# Samsung announces mass production of 30.72TB SSD



## Talys (Feb 21, 2018)

Yup, you read right, over 30 terrabytes of SSD in a single unit  Finally, a drive large enough for even the greediest of us to fit a year of photography into one drive.

https://news.samsung.com/global/samsung-electronics-begins-mass-production-of-industrys-largest-capacity-ssd-30-72tb-for-next-generation-enterprise-systems

Unfortunately, if you have to ask how much it will cost, you probably can't afford it. It's SAS (serial attached SCSI), SSD, and "enterprise". There are some killer features on it, like monster performance (3-4 times faster than a typical SSD) and write endurance being rated one full write per day (all 31TB), every day for 5 years.

Perhaps there will soon be a consumer photographer's version of this drive!


----------



## aceflibble (Feb 21, 2018)

No official pricing yet, but a 'standard' Samsung SSD at 4TB costs around £1,000/$1,400. So I'd expect somewhere between what, eight to ten grand for a single 30TB drive? The previous 15tb drive they put out was priced at around $10,000, IIRC. I doubt they'd go over that as consistently launching at the 10k mark will help retain customers.

The most important part, as far as I'm concerned, is definitely the durability. It's been the drawback to SSD all along—still is right now—but if both the write lifespan and the physical durability have been improved this much, we can finally start looking at SSDs for long-term storage. If they can take this _performance_ and scale it down to 2-4TB, that's it, mechanical drives are done.


----------



## Don Haines (Feb 21, 2018)

aceflibble said:


> No official pricing yet, but a 'standard' Samsung SSD at 4TB costs around £1,000/$1,400. So I'd expect somewhere between what, eight to ten grand for a single 30TB drive? The previous 15tb drive they put out was priced at around $10,000, IIRC. I doubt they'd go over that as consistently launching at the 10k mark will help retain customers.
> 
> The most important part, as far as I'm concerned, is definitely the durability. It's been the drawback to SSD all along—still is right now—but if both the write lifespan and the physical durability have been improved this much, we can finally start looking at SSDs for long-term storage. If they can take this _performance_ and scale it down to 2-4TB, that's it, mechanical drives are done.



The first hard drive that I bought for work cost $9,995.00......... and it was a huge 10Mbytes of capacity!

Times have certainly changed!


----------



## Talys (Feb 21, 2018)

aceflibble said:


> No official pricing yet, but a 'standard' Samsung SSD at 4TB costs around £1,000/$1,400. So I'd expect somewhere between what, eight to ten grand for a single 30TB drive? The previous 15tb drive they put out was priced at around $10,000, IIRC. I doubt they'd go over that as consistently launching at the 10k mark will help retain customers.
> 
> The most important part, as far as I'm concerned, is definitely the durability. It's been the drawback to SSD all along—still is right now—but if both the write lifespan and the physical durability have been improved this much, we can finally start looking at SSDs for long-term storage. If they can take this _performance_ and scale it down to 2-4TB, that's it, mechanical drives are done.

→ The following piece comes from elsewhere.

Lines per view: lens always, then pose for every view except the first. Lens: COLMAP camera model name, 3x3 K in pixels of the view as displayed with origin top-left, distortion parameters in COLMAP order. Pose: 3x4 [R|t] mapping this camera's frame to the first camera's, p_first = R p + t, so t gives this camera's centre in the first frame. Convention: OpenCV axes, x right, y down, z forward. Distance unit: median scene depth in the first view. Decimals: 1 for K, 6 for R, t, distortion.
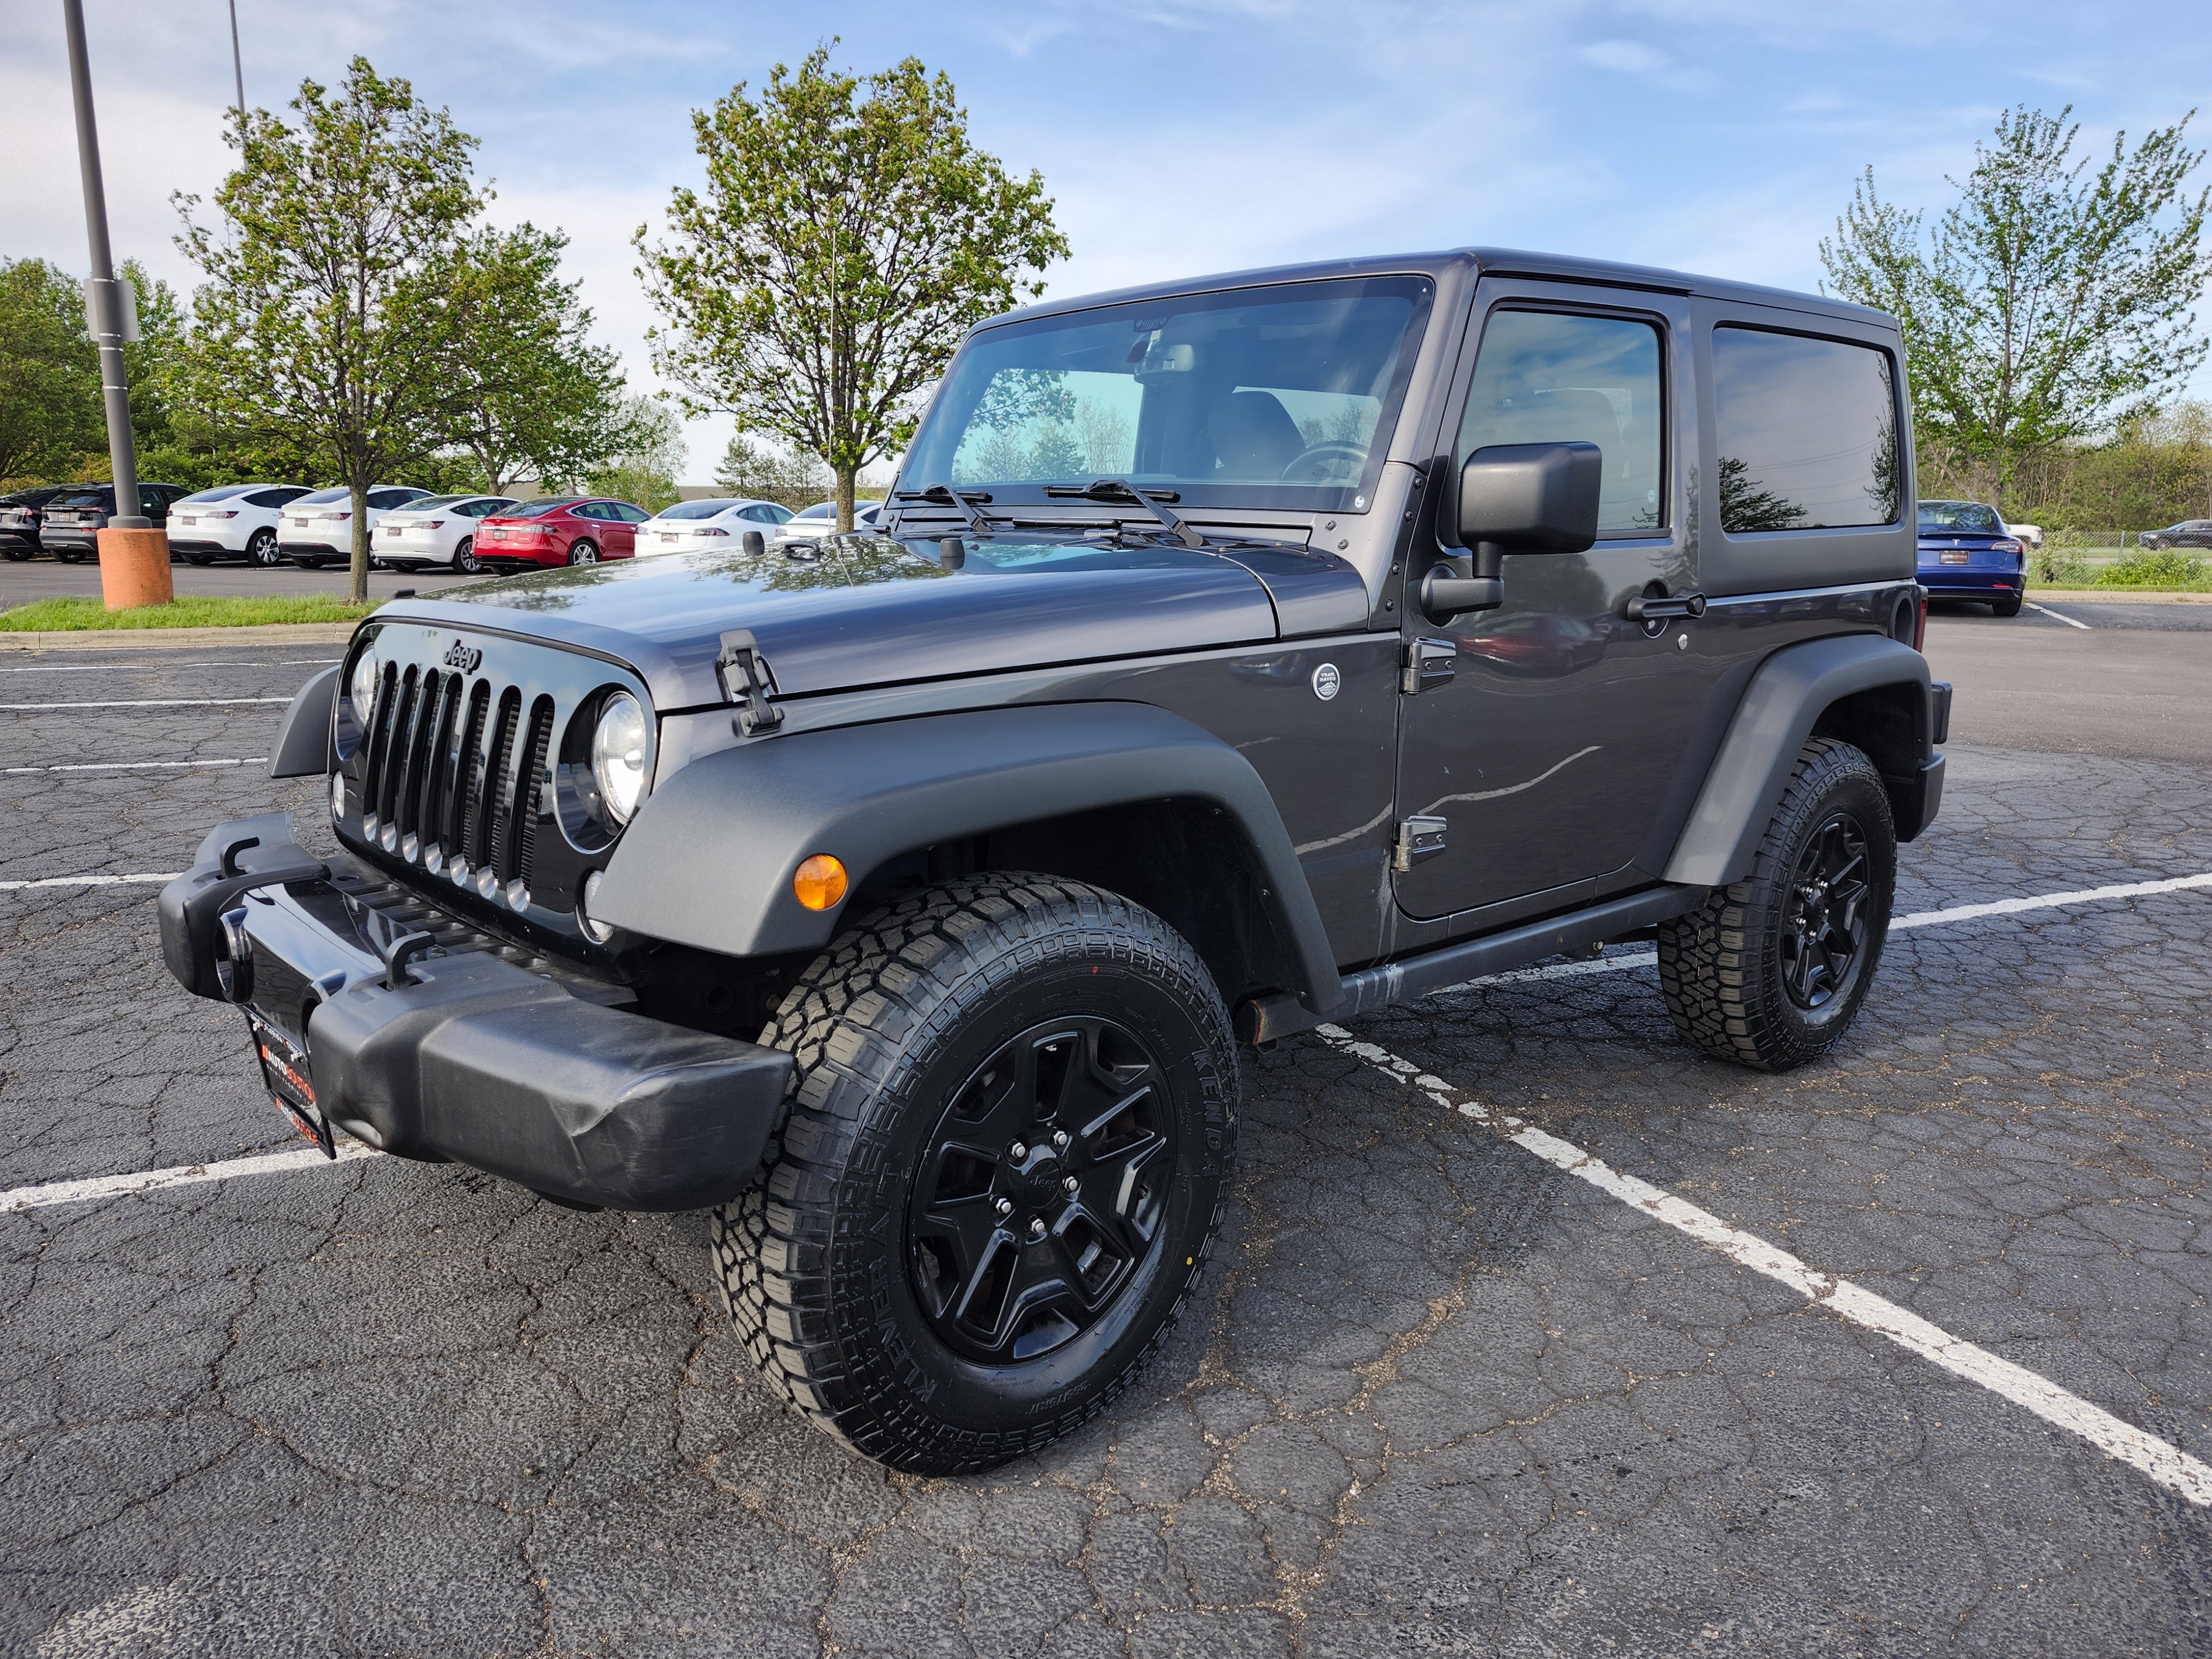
lens RADIAL K [[1504.6, 0, 1105.6], [0, 1504.6, 770.1], [0, 0, 1]] dist [0.028977, -0.004854]
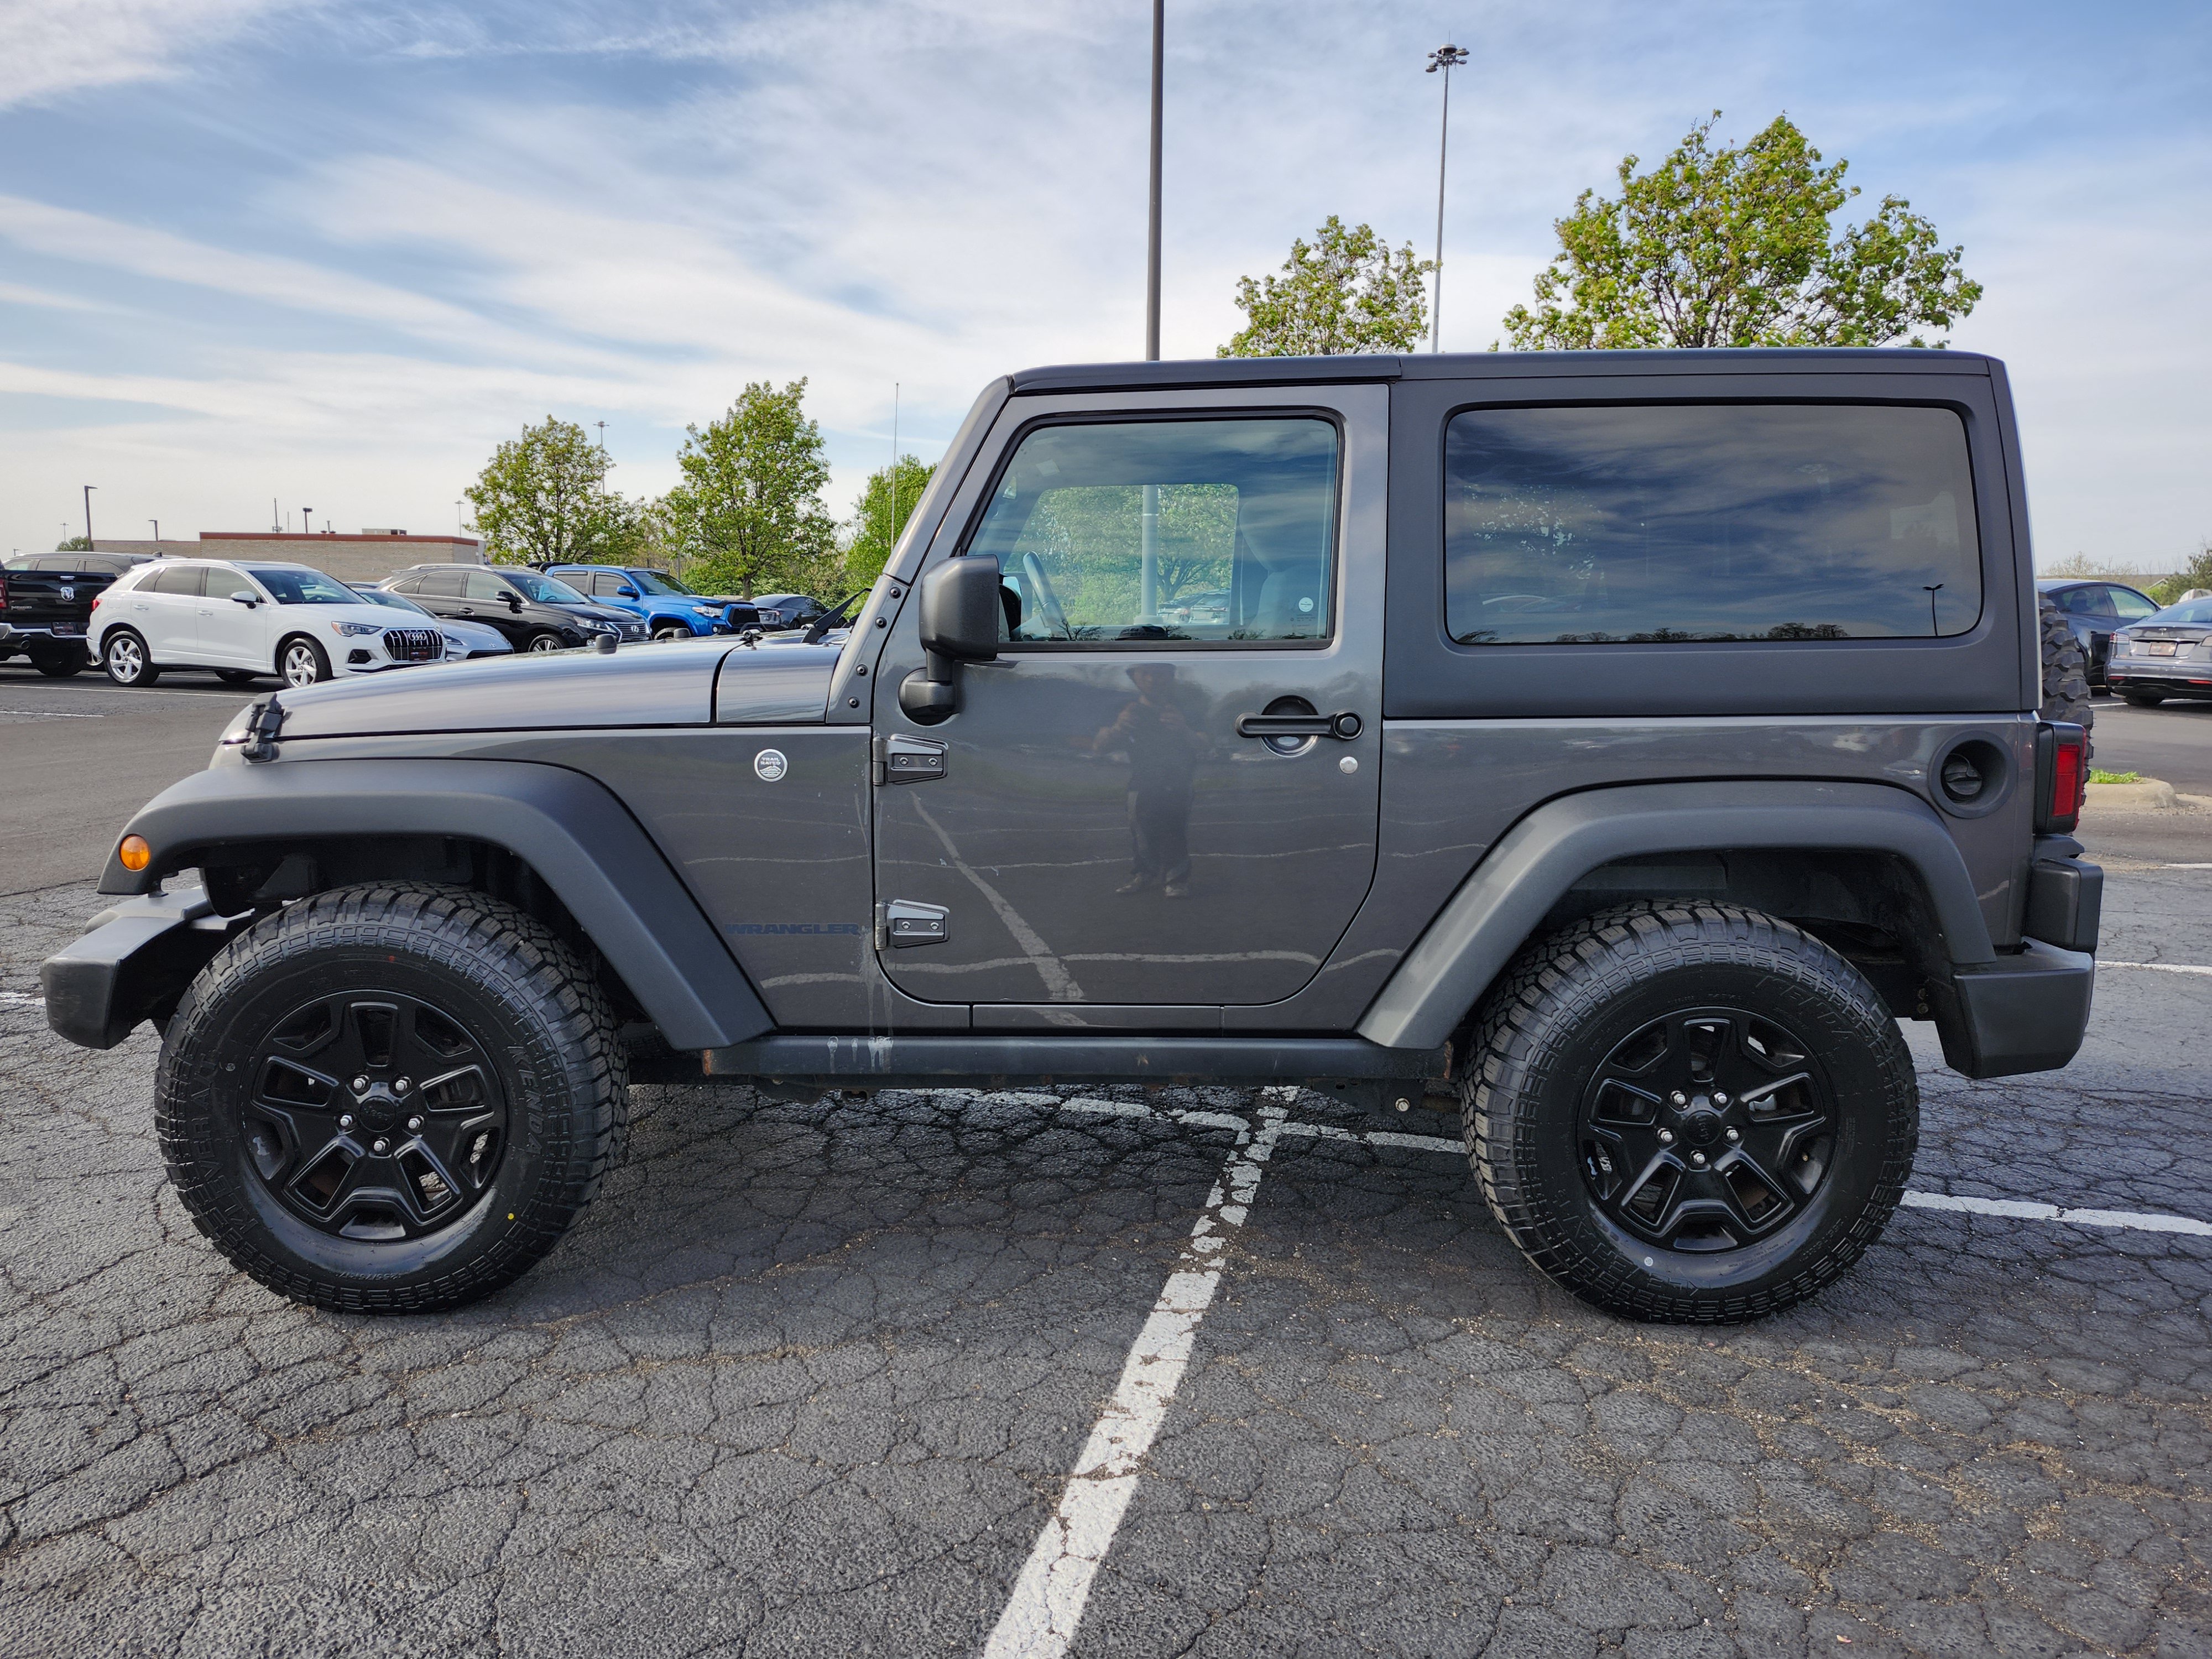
lens RADIAL K [[1498.9, 0, 1110.3], [0, 1498.9, 808.4], [0, 0, 1]] dist [0.095475, -0.140669]
pose [[0.762371, 0.084066, -0.641656, 0.985508], [-0.107771, 0.994173, 0.002204, -0.051881], [0.638103, 0.067472, 0.766989, 0.273731]]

The write endurance is incredible; it's suitable for applications like database servers. The performance bump is pretty massive, too. I hope some of this tech dribbles down into consumer tech and becomes cheap enough to store photos  I would absolutely love 7TB - 15TB SSD storage drives for photography and other archiving.

For its target market, practically, the benefit of the drive will be that you can buy one 30TB drive (or the smaller 15TB variant coming in the future) instead of a whole stack of smaller drives. Two of them, gives you a simple, mirrored set that's big enough for a lot of medium sized companies. It's the difference between having drives right in the server's chassis versus a 2U - 4U sized enclosure (and power, and all that) just for hard drives.

Backups should be fun


----------